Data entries
######

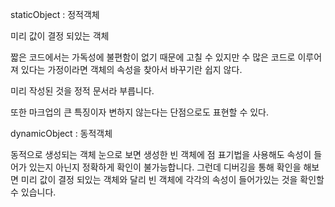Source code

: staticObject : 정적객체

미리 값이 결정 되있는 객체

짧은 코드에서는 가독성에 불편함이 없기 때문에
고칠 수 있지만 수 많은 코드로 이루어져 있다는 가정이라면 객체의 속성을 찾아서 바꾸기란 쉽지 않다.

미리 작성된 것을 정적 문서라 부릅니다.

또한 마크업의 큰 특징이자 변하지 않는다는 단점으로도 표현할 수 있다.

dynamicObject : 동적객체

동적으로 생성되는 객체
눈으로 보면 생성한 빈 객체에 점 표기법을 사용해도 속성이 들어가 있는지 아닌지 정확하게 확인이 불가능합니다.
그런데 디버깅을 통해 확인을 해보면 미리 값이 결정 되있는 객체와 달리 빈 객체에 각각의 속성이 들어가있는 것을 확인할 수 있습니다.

######

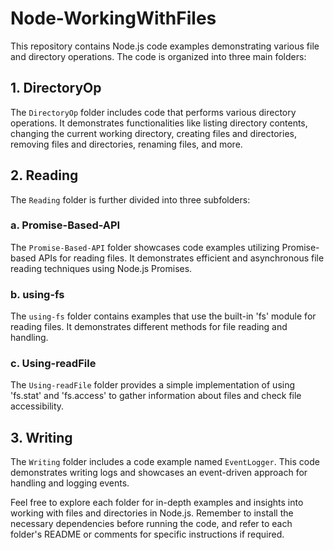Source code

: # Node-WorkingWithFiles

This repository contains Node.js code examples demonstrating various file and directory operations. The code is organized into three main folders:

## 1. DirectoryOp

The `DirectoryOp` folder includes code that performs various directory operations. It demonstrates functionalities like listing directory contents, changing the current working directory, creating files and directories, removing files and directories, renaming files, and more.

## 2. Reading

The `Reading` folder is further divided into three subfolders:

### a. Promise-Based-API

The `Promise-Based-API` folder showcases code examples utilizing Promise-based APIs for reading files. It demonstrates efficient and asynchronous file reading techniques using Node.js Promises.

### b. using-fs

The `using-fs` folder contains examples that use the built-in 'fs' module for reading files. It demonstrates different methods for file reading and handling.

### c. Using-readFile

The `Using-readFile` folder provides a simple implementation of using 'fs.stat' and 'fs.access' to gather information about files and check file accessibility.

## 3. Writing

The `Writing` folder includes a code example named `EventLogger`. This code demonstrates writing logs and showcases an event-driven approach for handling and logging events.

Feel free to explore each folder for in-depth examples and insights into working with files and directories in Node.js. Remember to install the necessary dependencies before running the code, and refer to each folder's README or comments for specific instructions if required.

######

# [EXERCISE PROMPT]
Begin at the line that has "## 1. DirectoryOp" and stop after the line that has "## 3. Writing". Write out those lines again, changing "demonstrates" to "illustrates" and leaving everything else unaltered.

# [OUTPUT FOR THIS EXERCISE]
## 1. DirectoryOp

The `DirectoryOp` folder includes code that performs various directory operations. It illustrates functionalities like listing directory contents, changing the current working directory, creating files and directories, removing files and directories, renaming files, and more.

## 2. Reading

The `Reading` folder is further divided into three subfolders:

### a. Promise-Based-API

The `Promise-Based-API` folder showcases code examples utilizing Promise-based APIs for reading files. It illustrates efficient and asynchronous file reading techniques using Node.js Promises.

### b. using-fs

The `using-fs` folder contains examples that use the built-in 'fs' module for reading files. It illustrates different methods for file reading and handling.

### c. Using-readFile

The `Using-readFile` folder provides a simple implementation of using 'fs.stat' and 'fs.access' to gather information about files and check file accessibility.

## 3. Writing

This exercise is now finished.